Start of DATA TO PROCESS

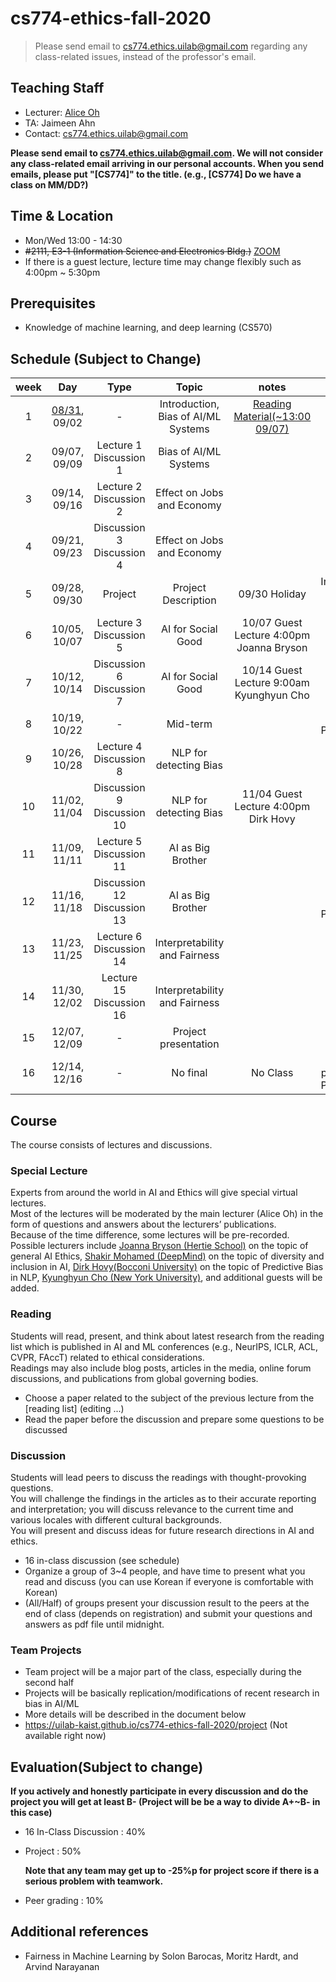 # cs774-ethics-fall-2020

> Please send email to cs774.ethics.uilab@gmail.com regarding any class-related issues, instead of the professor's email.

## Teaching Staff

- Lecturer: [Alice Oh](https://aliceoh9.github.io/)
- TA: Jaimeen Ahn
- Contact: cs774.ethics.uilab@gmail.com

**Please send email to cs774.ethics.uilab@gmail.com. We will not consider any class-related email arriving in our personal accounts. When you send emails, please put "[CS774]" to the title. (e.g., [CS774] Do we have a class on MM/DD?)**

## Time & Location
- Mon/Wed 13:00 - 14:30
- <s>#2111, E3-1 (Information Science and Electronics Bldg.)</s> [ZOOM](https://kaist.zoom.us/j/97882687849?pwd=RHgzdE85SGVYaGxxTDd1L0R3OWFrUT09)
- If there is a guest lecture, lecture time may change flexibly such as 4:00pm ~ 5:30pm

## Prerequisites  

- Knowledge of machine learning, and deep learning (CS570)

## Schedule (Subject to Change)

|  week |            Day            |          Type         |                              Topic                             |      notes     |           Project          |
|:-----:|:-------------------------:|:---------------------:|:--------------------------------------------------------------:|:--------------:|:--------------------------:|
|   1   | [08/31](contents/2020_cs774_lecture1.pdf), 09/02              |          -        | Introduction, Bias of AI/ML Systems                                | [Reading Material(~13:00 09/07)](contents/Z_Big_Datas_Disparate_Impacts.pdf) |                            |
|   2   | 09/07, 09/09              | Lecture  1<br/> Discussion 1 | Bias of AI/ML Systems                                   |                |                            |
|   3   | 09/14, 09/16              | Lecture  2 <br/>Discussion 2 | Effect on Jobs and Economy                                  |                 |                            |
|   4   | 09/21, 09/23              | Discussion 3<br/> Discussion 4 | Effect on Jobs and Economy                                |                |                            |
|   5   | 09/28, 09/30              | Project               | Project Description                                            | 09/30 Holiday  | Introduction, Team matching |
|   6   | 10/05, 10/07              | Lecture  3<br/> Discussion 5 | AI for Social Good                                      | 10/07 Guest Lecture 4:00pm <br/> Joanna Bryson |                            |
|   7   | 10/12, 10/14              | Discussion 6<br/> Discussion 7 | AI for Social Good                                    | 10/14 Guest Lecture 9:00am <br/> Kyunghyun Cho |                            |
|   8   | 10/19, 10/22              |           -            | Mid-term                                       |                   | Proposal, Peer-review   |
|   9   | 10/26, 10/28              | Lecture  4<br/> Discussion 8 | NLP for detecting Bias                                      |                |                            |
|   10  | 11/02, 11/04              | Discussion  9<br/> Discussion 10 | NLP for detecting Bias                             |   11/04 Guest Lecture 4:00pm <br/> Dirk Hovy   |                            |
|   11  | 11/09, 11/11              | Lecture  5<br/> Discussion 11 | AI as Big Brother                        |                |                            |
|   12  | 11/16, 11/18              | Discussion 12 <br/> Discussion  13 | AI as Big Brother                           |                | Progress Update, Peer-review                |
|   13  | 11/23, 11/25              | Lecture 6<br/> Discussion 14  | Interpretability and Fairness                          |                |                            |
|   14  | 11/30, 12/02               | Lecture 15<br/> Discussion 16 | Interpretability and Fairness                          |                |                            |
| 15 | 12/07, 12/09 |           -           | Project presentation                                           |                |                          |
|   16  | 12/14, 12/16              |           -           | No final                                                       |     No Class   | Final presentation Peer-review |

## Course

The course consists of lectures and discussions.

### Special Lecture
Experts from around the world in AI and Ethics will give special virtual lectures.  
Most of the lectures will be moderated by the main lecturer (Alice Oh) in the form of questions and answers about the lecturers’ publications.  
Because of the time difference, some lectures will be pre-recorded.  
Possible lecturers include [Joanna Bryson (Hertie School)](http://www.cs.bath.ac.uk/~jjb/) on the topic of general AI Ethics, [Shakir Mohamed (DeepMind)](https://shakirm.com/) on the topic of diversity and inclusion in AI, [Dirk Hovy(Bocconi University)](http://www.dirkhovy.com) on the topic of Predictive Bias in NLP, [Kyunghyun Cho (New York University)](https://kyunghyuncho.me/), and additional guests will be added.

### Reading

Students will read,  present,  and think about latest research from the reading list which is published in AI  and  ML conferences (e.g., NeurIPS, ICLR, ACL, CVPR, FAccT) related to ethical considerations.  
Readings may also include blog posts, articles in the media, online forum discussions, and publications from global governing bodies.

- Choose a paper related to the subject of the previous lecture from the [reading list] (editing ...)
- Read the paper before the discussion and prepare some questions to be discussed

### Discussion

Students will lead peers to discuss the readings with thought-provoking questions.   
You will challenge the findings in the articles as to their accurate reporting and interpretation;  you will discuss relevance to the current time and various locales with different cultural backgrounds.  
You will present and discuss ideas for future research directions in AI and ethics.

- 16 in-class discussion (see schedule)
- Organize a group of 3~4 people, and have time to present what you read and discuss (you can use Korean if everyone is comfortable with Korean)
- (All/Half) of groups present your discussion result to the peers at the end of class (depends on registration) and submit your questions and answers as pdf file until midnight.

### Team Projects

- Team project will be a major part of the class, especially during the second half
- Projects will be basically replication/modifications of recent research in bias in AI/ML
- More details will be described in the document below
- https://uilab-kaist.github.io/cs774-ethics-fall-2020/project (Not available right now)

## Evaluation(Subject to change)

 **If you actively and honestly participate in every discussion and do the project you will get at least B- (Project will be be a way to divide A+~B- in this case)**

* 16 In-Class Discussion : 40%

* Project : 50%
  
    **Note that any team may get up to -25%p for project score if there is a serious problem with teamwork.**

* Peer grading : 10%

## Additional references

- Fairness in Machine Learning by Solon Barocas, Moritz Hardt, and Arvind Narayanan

End of DATA TO PROCESS
Start of DATA TO PROCESS

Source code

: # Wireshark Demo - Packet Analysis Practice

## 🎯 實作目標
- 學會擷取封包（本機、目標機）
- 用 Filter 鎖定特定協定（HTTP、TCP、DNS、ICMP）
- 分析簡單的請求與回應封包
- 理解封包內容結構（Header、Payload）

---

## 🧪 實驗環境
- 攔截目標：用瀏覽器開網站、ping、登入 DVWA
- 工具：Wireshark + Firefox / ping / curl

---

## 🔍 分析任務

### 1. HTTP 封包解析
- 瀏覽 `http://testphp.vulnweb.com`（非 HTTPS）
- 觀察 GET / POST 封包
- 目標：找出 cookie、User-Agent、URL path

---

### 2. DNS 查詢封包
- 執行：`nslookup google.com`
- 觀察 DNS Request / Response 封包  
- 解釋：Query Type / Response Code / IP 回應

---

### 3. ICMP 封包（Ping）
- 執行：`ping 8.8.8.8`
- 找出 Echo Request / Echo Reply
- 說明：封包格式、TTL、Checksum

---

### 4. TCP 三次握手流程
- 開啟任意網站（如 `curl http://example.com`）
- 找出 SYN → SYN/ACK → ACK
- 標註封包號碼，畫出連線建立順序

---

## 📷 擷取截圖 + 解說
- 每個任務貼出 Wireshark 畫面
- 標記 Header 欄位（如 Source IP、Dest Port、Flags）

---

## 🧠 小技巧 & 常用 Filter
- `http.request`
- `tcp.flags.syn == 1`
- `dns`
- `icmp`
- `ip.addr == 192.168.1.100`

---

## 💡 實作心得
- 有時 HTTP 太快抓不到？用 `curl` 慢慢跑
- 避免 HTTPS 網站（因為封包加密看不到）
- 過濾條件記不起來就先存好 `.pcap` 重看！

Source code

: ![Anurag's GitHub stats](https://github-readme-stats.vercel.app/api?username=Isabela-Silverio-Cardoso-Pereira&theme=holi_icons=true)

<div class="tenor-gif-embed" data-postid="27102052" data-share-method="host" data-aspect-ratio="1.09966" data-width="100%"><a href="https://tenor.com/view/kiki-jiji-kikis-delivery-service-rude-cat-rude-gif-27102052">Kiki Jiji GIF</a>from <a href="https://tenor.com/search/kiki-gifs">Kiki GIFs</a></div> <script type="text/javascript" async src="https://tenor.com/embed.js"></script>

End of DATA TO PROCESS

◆ WHAT YOU ARE ASKED TO DO ◆
Look through the entries and find each line that has the string "Social". Copy those lines.

◆ EXERCISE SOLUTION ◆
|   6   | 10/05, 10/07              | Lecture  3<br/> Discussion 5 | AI for Social Good                                      | 10/07 Guest Lecture 4:00pm <br/> Joanna Bryson |                            |
|   7   | 10/12, 10/14              | Discussion 6<br/> Discussion 7 | AI for Social Good                                    | 10/14 Guest Lecture 9:00am <br/> Kyunghyun Cho |                            |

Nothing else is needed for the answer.